*** Opening Extracted text ***

COX Newspapers Washington Bureau

McCain Backs Higher Medicare Premiums for Wealthy


Cox News Service
Sunday, May 11, 2008

The long philosophical battle over whether wealthy people should pay more for their Medicare benefits is breaking out anew on the presidential campaign trail.

The expected Republican nominee, Sen. John McCain of Arizona, has proposed higher Medicare Part D premiums for beneficiaries with incomes of about $80,000 for an individual or $160,000 for a couple. The program subsidizes prescription drug costs.

"No one likes to pay more and everyone likes a free ride," said William J. Diamond of Palm Beach, Fla., a McCain supporter and alternate delegate to the Republican National Convention. "But when you're looking at what the country has to do to keep (Medicare) solvent ... everyone has to pull the boat to the extent they can row."

Although Medicare's trustees have been warning for years that the program is headed for a financial crisis — its hospital trust fund will not be able to fully pay its bills by 2019 — none of the candidates has offered a plan to deal with Medicare's projected insolvency.

Health and Human Services Secretary Michael O. Leavitt said recently he's surprised and frustrated by that, because whoever is elected likely will have to deal with the situation, particularly if he or she served two terms.

McCain's prescription drug proposal is not new. President Bush suggested something similar in his past two budget recommendations, and the Senate last year voted down an amendment resembling McCain's plan. The Democratic presidential candidates, Sen. Hillary Clinton of New York and Barack Obama of Illinois, voted against the amendment, while McCain didn't vote.

*** Closing Extracted text ***

In the Medicare article, begin at the words "The expected Republican" and stop after "prescription drug costs.", then reproduce that passage with "couple" replaced by "married couple". The lines that follow the article come from a separate source.

*** Opening Information given ***

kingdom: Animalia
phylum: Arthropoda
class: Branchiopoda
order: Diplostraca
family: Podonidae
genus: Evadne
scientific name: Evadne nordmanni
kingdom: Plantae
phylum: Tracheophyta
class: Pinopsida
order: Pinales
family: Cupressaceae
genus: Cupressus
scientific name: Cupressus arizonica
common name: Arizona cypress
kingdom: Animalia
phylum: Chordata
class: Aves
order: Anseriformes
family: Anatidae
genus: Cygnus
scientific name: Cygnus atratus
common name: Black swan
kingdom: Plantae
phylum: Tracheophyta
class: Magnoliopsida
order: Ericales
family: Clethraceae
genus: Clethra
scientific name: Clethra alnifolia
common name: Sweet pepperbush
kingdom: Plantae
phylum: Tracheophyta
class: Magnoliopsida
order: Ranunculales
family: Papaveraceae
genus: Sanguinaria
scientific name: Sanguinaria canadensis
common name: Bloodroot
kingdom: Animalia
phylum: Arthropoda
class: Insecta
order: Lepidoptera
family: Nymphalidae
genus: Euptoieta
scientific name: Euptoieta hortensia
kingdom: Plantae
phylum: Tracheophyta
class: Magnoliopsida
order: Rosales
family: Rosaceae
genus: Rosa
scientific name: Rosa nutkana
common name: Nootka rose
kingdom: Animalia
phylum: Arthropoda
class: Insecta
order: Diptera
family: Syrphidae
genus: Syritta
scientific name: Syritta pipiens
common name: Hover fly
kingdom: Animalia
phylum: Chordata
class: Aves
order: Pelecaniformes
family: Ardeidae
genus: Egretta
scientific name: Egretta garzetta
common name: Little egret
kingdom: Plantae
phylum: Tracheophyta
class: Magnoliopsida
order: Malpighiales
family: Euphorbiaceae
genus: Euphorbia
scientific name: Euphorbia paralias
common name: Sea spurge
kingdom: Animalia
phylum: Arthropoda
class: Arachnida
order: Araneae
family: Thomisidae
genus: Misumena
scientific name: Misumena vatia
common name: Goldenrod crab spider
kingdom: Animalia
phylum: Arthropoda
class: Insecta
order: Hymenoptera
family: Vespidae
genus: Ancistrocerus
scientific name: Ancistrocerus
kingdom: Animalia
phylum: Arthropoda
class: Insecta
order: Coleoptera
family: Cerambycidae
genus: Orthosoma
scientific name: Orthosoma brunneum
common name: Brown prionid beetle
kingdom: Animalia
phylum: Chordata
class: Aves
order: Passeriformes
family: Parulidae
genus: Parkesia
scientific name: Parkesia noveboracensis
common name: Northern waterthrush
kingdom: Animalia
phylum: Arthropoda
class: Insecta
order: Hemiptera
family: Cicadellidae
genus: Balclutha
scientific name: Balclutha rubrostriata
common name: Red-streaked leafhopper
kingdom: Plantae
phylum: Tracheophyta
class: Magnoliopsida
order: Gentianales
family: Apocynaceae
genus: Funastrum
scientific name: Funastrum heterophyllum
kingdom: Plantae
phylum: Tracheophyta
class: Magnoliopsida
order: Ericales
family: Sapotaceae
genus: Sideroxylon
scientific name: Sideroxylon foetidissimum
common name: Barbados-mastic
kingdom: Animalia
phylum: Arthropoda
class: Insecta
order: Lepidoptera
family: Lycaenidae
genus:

*** Closing Information given ***

- The completed task -
The expected Republican nominee, Sen. John McCain of Arizona, has proposed higher Medicare Part D premiums for beneficiaries with incomes of about $80,000 for an individual or $160,000 for a married couple. The program subsidizes prescription drug costs.